The ARO explained the reasoning for the decision as follows:
l have also reviewed the other evidence on your file and the decision of Deputy President Boyle in his 2018 decision which concerned a similar question, albeit for a different period of time. Having conducted my review, I am satisfied that the Tribunal accurately and properly considered the evidence before it.
As noted above, after reviewing all of the evidence and hearing oral evidence from your treating psychiatrist Dr Deller and independent psychiatrist Dr Spear, the Tribunal concluded that your former employment had ceased to contribute to a significant degree to the medical condition from which you were suffering in 2017. Consistent with the findings of the initial delegate, and applying the reasoning in Commonwealth of Australia v Snell [2019] FCAFC 57 at [76], I give substantial weight to the Tribunal’s decision.
Dr Paterson’s opinion is the only medical evidence which post-dates the 2018 Tribunal decision. Dr Paterson’s opinion that your ailment is a continuation of an ailment you suffered in 2010 is inconsistent with the preponderance of medical opinion which supports a finding that your condition ceased to be related to your former employment by at least 20 July 2017.
Having regard to the previous contrary findings of the Tribunal which were based on evidence given by various experts including consultant psychiatrist Dr Spear, I give less weight to the certificate of Dr Paterson in respect of his opinion that you continue to suffer from a condition related to the 2010 work incident.
Based on the totality of the evidence before me, I am not satisfied on the balance of probabilities that you presently suffer from an ailment which continues to be significantly contributed to by your former employment with Comcare.
It therefore follows that I am not satisfied that you presently suffer from an injury as defined in section 5A of the SRC Act.

▬▬▬▬▬▬▬▬▬▬

Reproduce everything from "The ARO explained" down to "the Tribunal’s decision." in the ARO's reasoning above, word for word.

▬▬▬▬▬▬▬▬▬▬

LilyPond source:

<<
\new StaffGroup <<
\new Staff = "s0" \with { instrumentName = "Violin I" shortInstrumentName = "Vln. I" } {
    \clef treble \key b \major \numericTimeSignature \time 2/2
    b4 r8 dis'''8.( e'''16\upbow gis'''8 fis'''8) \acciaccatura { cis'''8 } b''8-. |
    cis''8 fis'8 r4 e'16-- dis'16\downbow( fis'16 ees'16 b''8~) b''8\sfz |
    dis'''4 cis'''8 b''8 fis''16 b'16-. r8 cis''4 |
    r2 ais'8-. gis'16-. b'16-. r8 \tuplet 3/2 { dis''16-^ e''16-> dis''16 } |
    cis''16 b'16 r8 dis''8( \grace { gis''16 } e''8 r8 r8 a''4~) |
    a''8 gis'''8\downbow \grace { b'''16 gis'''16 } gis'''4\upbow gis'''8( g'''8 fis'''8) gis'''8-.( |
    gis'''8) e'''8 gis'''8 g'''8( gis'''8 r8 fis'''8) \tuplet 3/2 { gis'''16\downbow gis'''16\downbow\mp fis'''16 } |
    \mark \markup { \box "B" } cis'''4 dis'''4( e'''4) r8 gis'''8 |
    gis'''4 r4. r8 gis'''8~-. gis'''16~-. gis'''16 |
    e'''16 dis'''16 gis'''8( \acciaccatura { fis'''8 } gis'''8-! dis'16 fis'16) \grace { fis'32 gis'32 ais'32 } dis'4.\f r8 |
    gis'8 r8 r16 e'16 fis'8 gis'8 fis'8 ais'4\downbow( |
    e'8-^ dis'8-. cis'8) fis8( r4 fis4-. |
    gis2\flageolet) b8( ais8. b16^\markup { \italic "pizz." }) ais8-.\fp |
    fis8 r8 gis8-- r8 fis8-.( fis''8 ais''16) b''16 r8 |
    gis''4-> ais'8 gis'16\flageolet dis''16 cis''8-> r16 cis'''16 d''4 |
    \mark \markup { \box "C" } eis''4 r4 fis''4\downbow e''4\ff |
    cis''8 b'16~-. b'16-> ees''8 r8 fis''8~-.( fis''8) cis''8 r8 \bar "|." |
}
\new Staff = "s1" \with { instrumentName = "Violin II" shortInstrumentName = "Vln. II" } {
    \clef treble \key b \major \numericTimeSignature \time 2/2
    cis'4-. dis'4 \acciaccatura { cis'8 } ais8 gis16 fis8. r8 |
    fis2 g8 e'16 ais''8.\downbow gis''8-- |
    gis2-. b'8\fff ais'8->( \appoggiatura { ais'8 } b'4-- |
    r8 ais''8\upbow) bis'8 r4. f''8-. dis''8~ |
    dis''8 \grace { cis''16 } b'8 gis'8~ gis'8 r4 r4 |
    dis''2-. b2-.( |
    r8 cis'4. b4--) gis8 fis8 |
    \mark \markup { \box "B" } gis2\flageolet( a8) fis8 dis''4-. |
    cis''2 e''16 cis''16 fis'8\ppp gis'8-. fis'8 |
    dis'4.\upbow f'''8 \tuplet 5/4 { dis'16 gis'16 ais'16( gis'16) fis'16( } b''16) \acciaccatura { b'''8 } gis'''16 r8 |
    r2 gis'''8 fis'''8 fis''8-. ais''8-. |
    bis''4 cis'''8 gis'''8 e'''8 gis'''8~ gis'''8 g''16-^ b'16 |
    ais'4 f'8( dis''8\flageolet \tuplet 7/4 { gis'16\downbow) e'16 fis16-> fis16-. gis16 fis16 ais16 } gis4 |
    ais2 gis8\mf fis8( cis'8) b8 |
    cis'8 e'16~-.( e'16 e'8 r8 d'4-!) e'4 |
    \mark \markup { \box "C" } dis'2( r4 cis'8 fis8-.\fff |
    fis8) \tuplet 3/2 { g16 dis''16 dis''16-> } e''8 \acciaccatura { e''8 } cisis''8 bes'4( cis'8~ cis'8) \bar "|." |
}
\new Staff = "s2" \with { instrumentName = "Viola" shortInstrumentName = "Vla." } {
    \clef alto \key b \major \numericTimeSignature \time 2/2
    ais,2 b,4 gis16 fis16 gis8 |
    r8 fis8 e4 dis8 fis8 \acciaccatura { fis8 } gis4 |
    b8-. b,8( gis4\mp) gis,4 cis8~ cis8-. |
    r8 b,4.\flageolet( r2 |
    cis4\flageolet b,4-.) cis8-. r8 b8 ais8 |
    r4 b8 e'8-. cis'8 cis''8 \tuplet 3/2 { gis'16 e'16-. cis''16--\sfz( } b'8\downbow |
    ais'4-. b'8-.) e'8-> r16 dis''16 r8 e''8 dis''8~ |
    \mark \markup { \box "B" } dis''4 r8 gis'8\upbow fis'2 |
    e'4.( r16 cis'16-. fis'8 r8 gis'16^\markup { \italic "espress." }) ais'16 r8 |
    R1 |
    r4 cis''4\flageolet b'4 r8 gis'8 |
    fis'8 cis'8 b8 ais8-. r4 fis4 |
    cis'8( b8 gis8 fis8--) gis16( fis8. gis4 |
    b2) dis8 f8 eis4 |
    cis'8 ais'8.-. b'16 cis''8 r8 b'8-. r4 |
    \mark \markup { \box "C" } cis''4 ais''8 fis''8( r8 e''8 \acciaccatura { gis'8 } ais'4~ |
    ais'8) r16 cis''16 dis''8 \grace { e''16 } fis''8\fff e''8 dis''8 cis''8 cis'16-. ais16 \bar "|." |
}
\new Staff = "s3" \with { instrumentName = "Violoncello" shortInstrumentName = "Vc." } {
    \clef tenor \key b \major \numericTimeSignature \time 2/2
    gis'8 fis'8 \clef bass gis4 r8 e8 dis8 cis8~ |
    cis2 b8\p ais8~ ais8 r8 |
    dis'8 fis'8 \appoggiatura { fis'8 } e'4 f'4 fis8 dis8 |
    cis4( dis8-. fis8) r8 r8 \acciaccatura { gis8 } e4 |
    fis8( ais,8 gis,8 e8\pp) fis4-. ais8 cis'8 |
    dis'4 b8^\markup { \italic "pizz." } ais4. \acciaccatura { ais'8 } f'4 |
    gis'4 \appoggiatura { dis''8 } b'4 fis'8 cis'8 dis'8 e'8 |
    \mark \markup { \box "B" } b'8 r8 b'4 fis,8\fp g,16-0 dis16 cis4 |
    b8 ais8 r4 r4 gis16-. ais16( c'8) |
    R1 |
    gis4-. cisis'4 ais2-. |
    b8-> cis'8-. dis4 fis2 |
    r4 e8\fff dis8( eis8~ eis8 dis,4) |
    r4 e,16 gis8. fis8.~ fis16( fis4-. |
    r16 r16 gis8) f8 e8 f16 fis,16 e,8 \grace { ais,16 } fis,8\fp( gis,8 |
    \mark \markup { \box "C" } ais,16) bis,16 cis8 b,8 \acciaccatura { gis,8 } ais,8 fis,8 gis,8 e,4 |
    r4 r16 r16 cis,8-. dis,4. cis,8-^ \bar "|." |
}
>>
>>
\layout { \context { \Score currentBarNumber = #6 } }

▬▬▬▬▬▬▬▬▬▬

> Answer to the problem:
The ARO explained the reasoning for the decision as follows:
l have also reviewed the other evidence on your file and the decision of Deputy President Boyle in his 2018 decision which concerned a similar question, albeit for a different period of time. Having conducted my review, I am satisfied that the Tribunal accurately and properly considered the evidence before it.
As noted above, after reviewing all of the evidence and hearing oral evidence from your treating psychiatrist Dr Deller and independent psychiatrist Dr Spear, the Tribunal concluded that your former employment had ceased to contribute to a significant degree to the medical condition from which you were suffering in 2017. Consistent with the findings of the initial delegate, and applying the reasoning in Commonwealth of Australia v Snell [2019] FCAFC 57 at [76], I give substantial weight to the Tribunal’s decision.